Whisk(e)y brands have been experimenting with terroir recently — notable examples range from Seattle’s Westland to Scotland’s Bruichladdich.
I’ve tasted the difference: if you keep all other elements of your tipple the same, the natural / growing environment (which accounts for soil, growing season topography and microclimate) can have a large effect on your final dram.
Now there’s a study to back this up this terroir claim, which usually gets relegated to discussions of wine or Cognac. As Decanter notes, a new peer-reviewed study in the science journal Foods suggests a link between flavors in Irish new-make spirit and the origin of that spirit’s barley.
Admittedly, the study arrives connected to a distillery: Waterford, a whisky that releases several Single Farm Origin bottles that feature a code on the packaging that lets buyers discover “maps, the harvest, the grower, distillation details as well as view the full spectrum of wood.” So, yes, there’s some initial bias here (the study was conducted with the Teagasc Food Research Centre and Oregon State University, if that helps).
The results are still interesting: The Whisky Terroir Project examined two barley varieties grown on two farms with separate environments in 2017 and 2018 in Ireland, some more sheltered inline, others closer to the coast.
From there, each sample of barley was micro-malted and micro-distilled in “laboratory conditions,” producing 32 different whisky distillate samples. Between the use of gas chromatography–mass spectrometry–olfactometry (GC/MS-O) and “highly trained sensory experts,” the study concluded that there were more than 42 different flavor compounds, with half of those directly influenced by the barley’s terroir.

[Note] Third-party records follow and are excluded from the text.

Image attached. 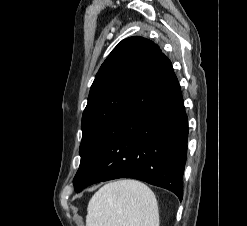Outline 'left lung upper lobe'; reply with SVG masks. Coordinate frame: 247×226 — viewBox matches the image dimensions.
<instances>
[{
	"instance_id": "obj_1",
	"label": "left lung upper lobe",
	"mask_w": 247,
	"mask_h": 226,
	"mask_svg": "<svg viewBox=\"0 0 247 226\" xmlns=\"http://www.w3.org/2000/svg\"><path fill=\"white\" fill-rule=\"evenodd\" d=\"M160 54L159 46L149 39L130 37L122 40L104 61L91 86L82 116L78 172ZM78 172L74 186L80 181Z\"/></svg>"
}]
</instances>
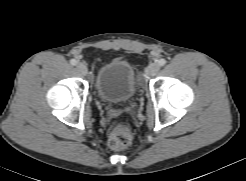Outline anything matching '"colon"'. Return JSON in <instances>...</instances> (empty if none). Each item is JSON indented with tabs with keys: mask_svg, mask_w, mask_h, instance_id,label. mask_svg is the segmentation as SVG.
<instances>
[{
	"mask_svg": "<svg viewBox=\"0 0 246 181\" xmlns=\"http://www.w3.org/2000/svg\"><path fill=\"white\" fill-rule=\"evenodd\" d=\"M132 140L131 129L125 124H119L108 137V146L112 150H121L127 147Z\"/></svg>",
	"mask_w": 246,
	"mask_h": 181,
	"instance_id": "obj_1",
	"label": "colon"
}]
</instances>
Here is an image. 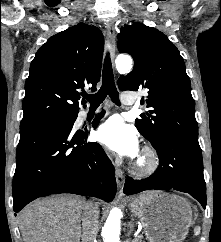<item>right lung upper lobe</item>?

The inland Athy site produced a new-make spirit with notes of toasted almond notes and a malty, biscuity and oily finish, while the coastal Bunclody site (which also had more variable weather patterns) produced a spirit lighter and more floral, with some fresh fruitiness in flavor.
“We preserved distinct flavors associated with the testing environments and observed year-to-year variations, indicating that terroir is a significant contributor to whisky flavor,” as Dr. Dustin Herb, Lead Researcher and Post-doctoral research at Oregon State University, noted.
An upcoming study will examine differences in Waterford’s matured whisky, as opposed to the new-make spirit.